-------- PROVIDED TEXT

Maundy Thursday, April 6, 2023 -- St. Alfred's, Palm Harbor, FL

 

Maundy Thursday Sermon -- 2023

At the opening of Paul's first letter to the Corinthians, he says > Jews ask for signs, and Greeks look for wisdom, 23 but we preach Christ crucified, 1

For Paul, everything he preached came down to "Christ crucified." That's more or less what I have to say tonight.

Where I'm coming from

When I reaffirmed my commitment to Christianity as a 20 something, I knew very little about the actual living out of being a Christian. I had read and meditated on a lot of things in college having to do with faith and spirituality generally. As my peers went off in a lot of different directions, things like:

  • existentialism
  • Hinduism
  • agnosticism
  • various sects and cults

I decided that there was enough promising material in Christianity, stuff that seemed attractive to me: things like mysticism, a commitment to service to the most vulnerable, prayerful living in community, ... that I would commit my life to that until I couldn't go any further. I'm still going after all these years.

I knew about people like Thomas Merton in the 20th c. --I had taken a class with one of Merton's colleagues at Gethsemane. I had studied Meister Eckhart from the 14th c., ostensibly in the Middle High German that he wrote in. I knew something of the thought of Thomas Aquinas. What I didn't know very much about was the actual day to day living of a Christian. I didn't know much about what goes on in church -- even though for 4 years or so I had attended an Episcopal Church every week.

In my mid 20's, I began attending a small Episcopal church out in the country. We were introduced to it by the priest who married me and my first wife. I knew him because of his research at the college library where I worked. He was a retired priest from the diocese of California. The people in the church accepted me with my hair stretching down my back. They accepted me with my questions and my uncertainties. That meant a lot.

And then I found myself anticipating the birth of my first born. And he or she was going to need to be baptized. (I knew that just from societal and cultural formation.) The priest told me that Easter was the best day to baptize folks -- the revised Prayer Book was then in its provisional status. I accepted that norm -- but unfortunately Owen was born in May -- too late for an Easter baptism. (I'll save the rest of that story for a later talk on Pentecost).

----------------

*SET EXERCISE:*
Write a continuation of the Maundy Thursday sermon, starting after its last sentence. These records were drawn from a separate source.

-------- SUPPLIED DATA

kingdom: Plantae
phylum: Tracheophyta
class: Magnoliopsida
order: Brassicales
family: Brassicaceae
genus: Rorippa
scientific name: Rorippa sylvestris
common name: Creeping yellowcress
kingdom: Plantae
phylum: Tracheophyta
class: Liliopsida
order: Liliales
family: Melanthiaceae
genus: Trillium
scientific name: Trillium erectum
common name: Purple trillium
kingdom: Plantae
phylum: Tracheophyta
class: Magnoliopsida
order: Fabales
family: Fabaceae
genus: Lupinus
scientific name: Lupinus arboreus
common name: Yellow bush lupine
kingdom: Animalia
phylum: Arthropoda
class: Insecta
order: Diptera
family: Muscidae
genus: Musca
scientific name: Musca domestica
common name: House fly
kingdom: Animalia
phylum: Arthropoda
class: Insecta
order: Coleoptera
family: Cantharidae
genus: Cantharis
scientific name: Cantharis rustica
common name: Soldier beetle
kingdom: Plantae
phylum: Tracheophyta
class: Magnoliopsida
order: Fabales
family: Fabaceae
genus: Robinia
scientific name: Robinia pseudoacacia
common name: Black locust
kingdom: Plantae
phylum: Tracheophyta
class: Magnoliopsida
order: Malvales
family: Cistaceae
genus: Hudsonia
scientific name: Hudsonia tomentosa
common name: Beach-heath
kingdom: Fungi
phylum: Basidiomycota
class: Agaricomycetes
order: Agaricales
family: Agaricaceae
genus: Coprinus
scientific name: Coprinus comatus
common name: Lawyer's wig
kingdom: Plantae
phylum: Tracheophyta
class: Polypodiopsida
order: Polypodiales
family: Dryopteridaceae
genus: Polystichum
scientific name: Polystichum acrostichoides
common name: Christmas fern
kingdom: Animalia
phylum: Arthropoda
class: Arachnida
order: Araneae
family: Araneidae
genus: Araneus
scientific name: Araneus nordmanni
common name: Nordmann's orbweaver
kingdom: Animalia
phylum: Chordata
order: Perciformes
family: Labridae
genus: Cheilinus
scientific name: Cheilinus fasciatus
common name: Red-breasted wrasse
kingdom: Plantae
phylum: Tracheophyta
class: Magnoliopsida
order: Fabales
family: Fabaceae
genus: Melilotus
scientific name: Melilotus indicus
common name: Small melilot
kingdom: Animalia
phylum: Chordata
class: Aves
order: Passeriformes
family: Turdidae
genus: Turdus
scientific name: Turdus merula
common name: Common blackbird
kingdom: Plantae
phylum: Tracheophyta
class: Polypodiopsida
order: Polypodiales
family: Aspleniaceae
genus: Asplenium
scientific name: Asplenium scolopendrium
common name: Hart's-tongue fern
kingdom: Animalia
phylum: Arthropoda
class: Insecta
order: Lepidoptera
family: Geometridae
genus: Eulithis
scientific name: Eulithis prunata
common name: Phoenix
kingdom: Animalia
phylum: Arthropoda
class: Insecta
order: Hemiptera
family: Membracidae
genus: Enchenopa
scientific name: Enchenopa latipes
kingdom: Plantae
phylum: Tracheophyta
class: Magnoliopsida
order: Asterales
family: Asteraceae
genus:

----------------

*RESULT:*
The point is that that's how things were when I first experienced the liturgies of Palm/Passion Sunday, Maundy Thursday, Good Friday, and Easter. I started to process the notion that there were things that happened on Sunday morning that weren't just the same old same old.

  • We did things that were dramatic: presenting the Gospel like it was a theater piece.
  • We Episcopalians did things that just weren't done in ordinary society: people took their shoes off and water was splashed on them.
  • Folks from the congregation carried a big cross down the aisle, and later people went up and kissed the wooden cross.

These things seemed extraordinary to me at the time. But I kind of let it go, because within a few weeks I had to name my first born child as the doctor delivering him held him up and asked me what his name was. I hadn't known he was he until that moment. I said, "Owen", feeling a little like I was Adam in the Garden of Eden, and then burst into tears -- tears that in some ways have stayed with me to the present day.

I knew that I had so much to learn I could scarcely imagine it.

Passion and Liturgy

I so often think that I know something when I don't really, or I have so often experienced it that it has become commonplace wisdom.

One of my fundamental convictions is that the ordinary way in which God communicates with human beings is by "surprising" them.

I thought I knew what Sunday worship was about; after all I had done it for so long. I didn't realize that Sunday worship was a regularly repeated celebration of Easter; since Easter was the foundation of Christian faith.

I knew what Easter was. I knew it wasn't about Easter bunnies -- although that had been a part of my family custom. It was about going to church.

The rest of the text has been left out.